Secondly, the income spread in Russia is very large. People who can afford expensive cars and restaurants are a very small part of society. On the outskirts of the big cities, in environmentally-challenged industrial zones and in small towns where there’s no work, everything looks very different. Only with much higher GDP growth rates will Russians to be able to live approximately similar lives to EU citizens. These rates are an impossibility without serious changes to the economy so as to attract capital, build up high-tech enterprises and create well-paid jobs. This is the only way of improving the lives of the majority of the population.

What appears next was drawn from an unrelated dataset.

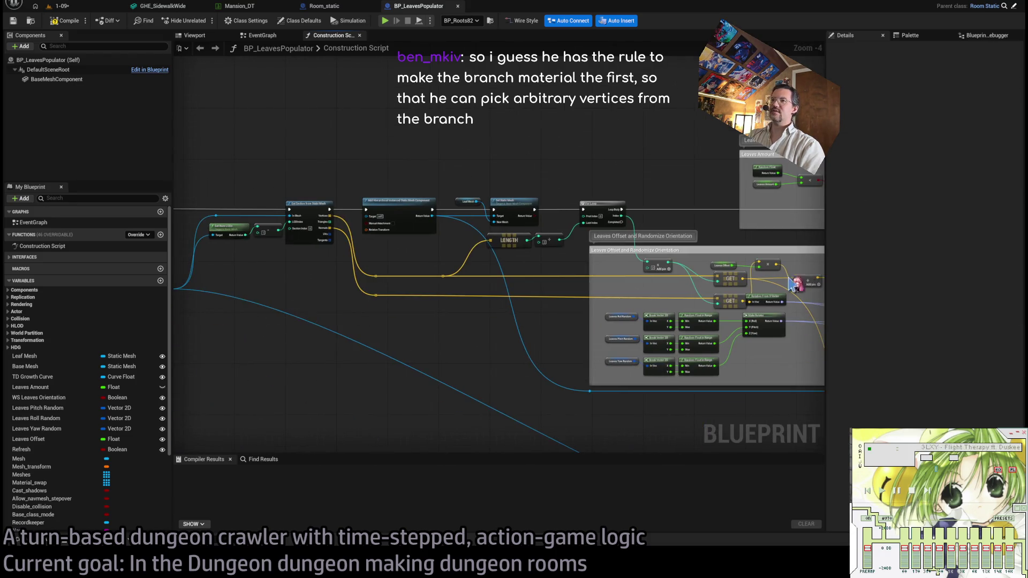
click(66, 20)
click(99, 6)
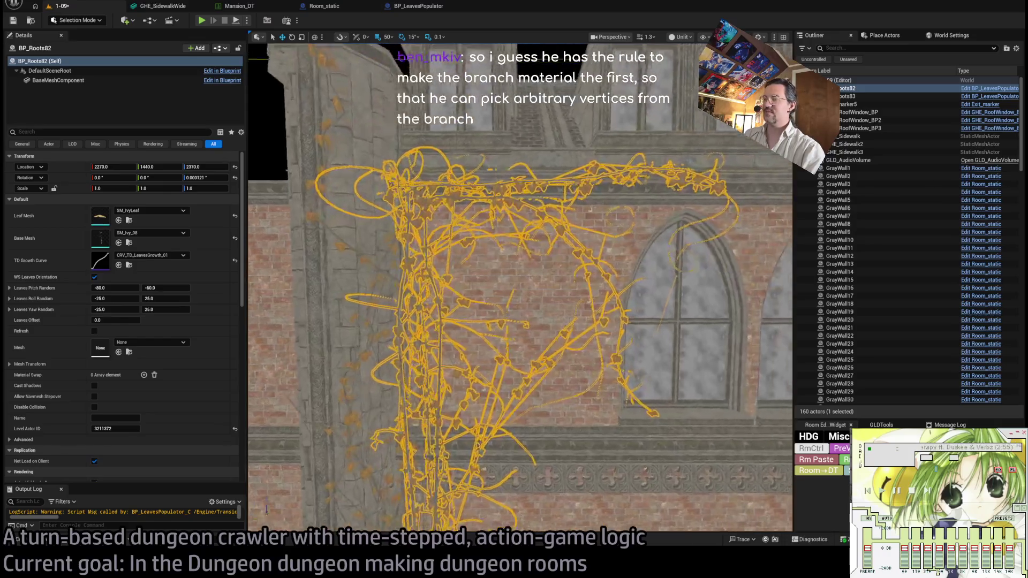
Turn the camera to the brick facade and select the SM_PortalClosed_01 arched doorway.
scroll(520, 288, up, 5)
scroll(597, 204, down, 8)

Even if oil and gas prices hold up and there is no catastrophe in the Russian economy, the second of the problems I listed above will certainly affect the situation. Countries wishing to catch up with those in the vanguard of development, have to make sure that growth rates are considerably higher than they are in today’s Russia. This is what some European countries did in the 50s and 60s, as did Japan at the same time. Over the past 30 years China has taken that path, and India over the past 20 years. Although Russia (with China, India and Brazil) is a member of the BRIC grouping, its development has been very different. Russia today is more like Asian countries who concentrate on oil exports. Average living standards are actually higher than in China, India and Brazil, but all the wealth derives from natural resources, so establishing a stable democratic society with a developed market economy in Russia today would be difficult, despite the external similarities between life in Moscow and St Petersburg and the big cities of the West.
But this does not mean that Russia can expect the same revolutionary processes that are happening today in Arab countries. In that way Russia is not like Asia. Although Putin does little for the dynamic development of his country, he is fairly firmly ensconced in his presidential chair. The current political regime will only collapse if there is a dramatic fall in living standards.